Préface du tome 1 de « l’Homme et la Terre » d’Élisée Reclus ed. 1905:

« (…)L’équilibre rompu d’individu à individu, de classe à classe, se balance constamment autour de son axe de repos : le viol de la justice crie toujours vengeance. De là, d’incessantes oscillations. Ceux qui commandent cherchent à rester les maîtres, tandis que les asservis font effort pour reconquérir la liberté, puis, entraînés par l’énergie de leur élan, tentent de reconstituer le pouvoir à leur profit. Ainsi des guerres civiles, compliquées de guerres étrangères, d’écrasements et de destructions, se succèdent en un enchevêtrement continu, aboutissant diversement, suivant la poussée respective des éléments en lutte.Ou bien les opprimés se soumettent, ayant épuisé leur force de résistance  : ils meurent lentement et s’éteignent, n’ayant plus l’initiative qui fait la vie ; ou bien c’est la revendication des hommes libres qui l’emporte, et, dans le chaos des événements, on peut discerner de véritables révolutions, c’est-à-dire des changements de régime politique, économique et social, dus à la compréhension plus nette des conditions du milieu et à l’énergie des initiatives individuelles. (…) »

«l’émotion que l’on éprouve à contempler tous les paysages de la planète dans leur variété sans fin et dans l’harmonie que leur donne l’action des forces ethniques toujours en mouvement, cette même douceur des choses, on la ressent à voir la procession des hommes sous leurs vêtements de fortune ou d’infortune, mais tous également en état de vibration harmonique avec la Terre qui les porte et les nourrit, le ciel qui les éclaire et les associe aux énergies du cosmos. Et, de même que la surface des contrées nous déroule sans fin des sites de beauté que nous admirons de toute la puissance de l’être, de même le cours de l’histoire nous montre dans la succession des événements des scènes étonnantes de grandeur que l’on s’ennoblit à étudier et à connaître. La géographie historique concentre en drames incomparables, en réalisations splendides tout ce que l’imagination peut évoquer.»

« l’Homme et la Terre » d’ Élisée Reclus- Tome VI chapitre 12 – ed.1905

« (…)De quels chants de triomphe en l’honneur du progrès n’ont pas été accompagnées les inaugurations de toutes les usines industrielles avec leurs annexes de cabarets et d’hôpitaux ! Certes, l’industrie amena de réels progrès dans son cortège, mais avec quel scrupule il importe de critiquer les détails de cette grande évolution ! Les misérables populations du Lancashire et de la Silésie nous montrent que tout n’a pas été progrès sans mélange dans leur histoire ! Il ne suffit pas de changer d’état et d’entrer dans une classe nouvelle pour qu’on acquière une plus grande somme de bonheur (…) »

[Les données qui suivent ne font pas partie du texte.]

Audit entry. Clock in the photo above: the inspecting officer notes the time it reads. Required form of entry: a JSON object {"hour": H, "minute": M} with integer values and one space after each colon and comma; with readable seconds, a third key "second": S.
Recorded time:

«l’esclave, et l’on peut même dire, d’une manière générale, l’homme dont la vie a été réglée dès son enfance et qui n’a pas appris à établir nettement la comparaison entre deux états successifs très distincts de son milieu, s’accoutume facilement à la routine immuable de l’existence, si vulgaire soit elle : il peut vivre sans de plaindre, comme la pierre ou la plante hivernant sous la neige. Par l’effet de cette accoutumance dans laquelle le penser s’est endormi, il arrive souvent que l’homme libéré soudain de quelque servitude ne sait pas s’accommoder à la situation nouvelle : n’ayant pas appris à se servir de sa volonté, il regarde comme le bœuf vers l’aiguillon qui le poussait jadis au travail ; il attend le pain qu’on lui jetait autrefois et qu’il s’était habitué à ramasser dans la boue. (…)»

«(…)Prendre définitivement conscience de notre humanité solidaire, faisant corps avec la planète elle-même, embrasser du regard nos origines, notre présent, notre but rapproché, notre idéal lointain, c’est en cela que consiste le progrès.»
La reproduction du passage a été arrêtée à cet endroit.